*** THE DATA Section Begins ***
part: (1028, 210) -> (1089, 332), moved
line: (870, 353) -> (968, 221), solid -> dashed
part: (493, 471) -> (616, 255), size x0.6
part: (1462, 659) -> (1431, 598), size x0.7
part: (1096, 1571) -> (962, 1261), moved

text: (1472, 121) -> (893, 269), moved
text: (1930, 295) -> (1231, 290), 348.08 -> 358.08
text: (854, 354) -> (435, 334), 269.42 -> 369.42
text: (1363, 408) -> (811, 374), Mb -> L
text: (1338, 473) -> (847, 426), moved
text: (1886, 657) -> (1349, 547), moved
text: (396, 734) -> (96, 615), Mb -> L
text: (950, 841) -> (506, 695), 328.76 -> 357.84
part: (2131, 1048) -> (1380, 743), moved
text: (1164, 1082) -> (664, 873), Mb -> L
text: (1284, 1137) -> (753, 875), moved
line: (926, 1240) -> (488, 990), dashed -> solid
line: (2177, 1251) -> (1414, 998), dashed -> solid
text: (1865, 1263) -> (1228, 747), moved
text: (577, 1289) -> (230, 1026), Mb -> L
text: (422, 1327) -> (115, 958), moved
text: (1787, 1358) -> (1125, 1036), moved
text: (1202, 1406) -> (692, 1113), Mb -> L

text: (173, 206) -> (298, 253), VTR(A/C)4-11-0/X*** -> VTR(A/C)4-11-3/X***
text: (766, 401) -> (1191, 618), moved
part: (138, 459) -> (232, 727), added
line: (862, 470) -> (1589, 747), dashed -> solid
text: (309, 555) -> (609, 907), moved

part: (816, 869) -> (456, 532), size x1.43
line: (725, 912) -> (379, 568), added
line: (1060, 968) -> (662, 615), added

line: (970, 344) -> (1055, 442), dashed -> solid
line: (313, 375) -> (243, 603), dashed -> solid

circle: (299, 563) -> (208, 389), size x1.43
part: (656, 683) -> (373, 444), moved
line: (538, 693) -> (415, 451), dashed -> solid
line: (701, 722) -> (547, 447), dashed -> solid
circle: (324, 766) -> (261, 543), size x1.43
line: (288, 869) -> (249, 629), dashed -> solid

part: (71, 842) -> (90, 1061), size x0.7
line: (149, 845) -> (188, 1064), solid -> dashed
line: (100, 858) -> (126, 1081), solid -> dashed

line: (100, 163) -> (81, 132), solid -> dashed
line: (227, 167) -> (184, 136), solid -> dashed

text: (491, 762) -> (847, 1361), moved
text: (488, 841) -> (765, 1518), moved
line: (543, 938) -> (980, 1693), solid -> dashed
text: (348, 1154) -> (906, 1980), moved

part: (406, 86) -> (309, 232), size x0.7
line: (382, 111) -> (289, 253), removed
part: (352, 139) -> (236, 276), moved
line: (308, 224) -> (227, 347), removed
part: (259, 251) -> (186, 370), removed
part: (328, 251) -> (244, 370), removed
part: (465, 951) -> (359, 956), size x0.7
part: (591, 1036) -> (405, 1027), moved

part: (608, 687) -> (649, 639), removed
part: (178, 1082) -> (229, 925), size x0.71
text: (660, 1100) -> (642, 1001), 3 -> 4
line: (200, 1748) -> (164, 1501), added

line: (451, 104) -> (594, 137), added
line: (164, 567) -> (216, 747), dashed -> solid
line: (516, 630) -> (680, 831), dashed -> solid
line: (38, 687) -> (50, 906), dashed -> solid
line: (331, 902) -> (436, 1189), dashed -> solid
*** THE DATA Section Ends ***
*EXERCISE AIM*. Look above for the line containing "text: (1164, 1082) -> (664, 873), Mb -> L" and the line containing "line: (543, 938)". Transcribe both, with the lines between them, exactly.

*PROBLEM SOLUTION*.
text: (1164, 1082) -> (664, 873), Mb -> L
text: (1284, 1137) -> (753, 875), moved
line: (926, 1240) -> (488, 990), dashed -> solid
line: (2177, 1251) -> (1414, 998), dashed -> solid
text: (1865, 1263) -> (1228, 747), moved
text: (577, 1289) -> (230, 1026), Mb -> L
text: (422, 1327) -> (115, 958), moved
text: (1787, 1358) -> (1125, 1036), moved
text: (1202, 1406) -> (692, 1113), Mb -> L

text: (173, 206) -> (298, 253), VTR(A/C)4-11-0/X*** -> VTR(A/C)4-11-3/X***
text: (766, 401) -> (1191, 618), moved
part: (138, 459) -> (232, 727), added
line: (862, 470) -> (1589, 747), dashed -> solid
text: (309, 555) -> (609, 907), moved

part: (816, 869) -> (456, 532), size x1.43
line: (725, 912) -> (379, 568), added
line: (1060, 968) -> (662, 615), added

line: (970, 344) -> (1055, 442), dashed -> solid
line: (313, 375) -> (243, 603), dashed -> solid

circle: (299, 563) -> (208, 389), size x1.43
part: (656, 683) -> (373, 444), moved
line: (538, 693) -> (415, 451), dashed -> solid
line: (701, 722) -> (547, 447), dashed -> solid
circle: (324, 766) -> (261, 543), size x1.43
line: (288, 869) -> (249, 629), dashed -> solid

part: (71, 842) -> (90, 1061), size x0.7
line: (149, 845) -> (188, 1064), solid -> dashed
line: (100, 858) -> (126, 1081), solid -> dashed

line: (100, 163) -> (81, 132), solid -> dashed
line: (227, 167) -> (184, 136), solid -> dashed

text: (491, 762) -> (847, 1361), moved
text: (488, 841) -> (765, 1518), moved
line: (543, 938) -> (980, 1693), solid -> dashed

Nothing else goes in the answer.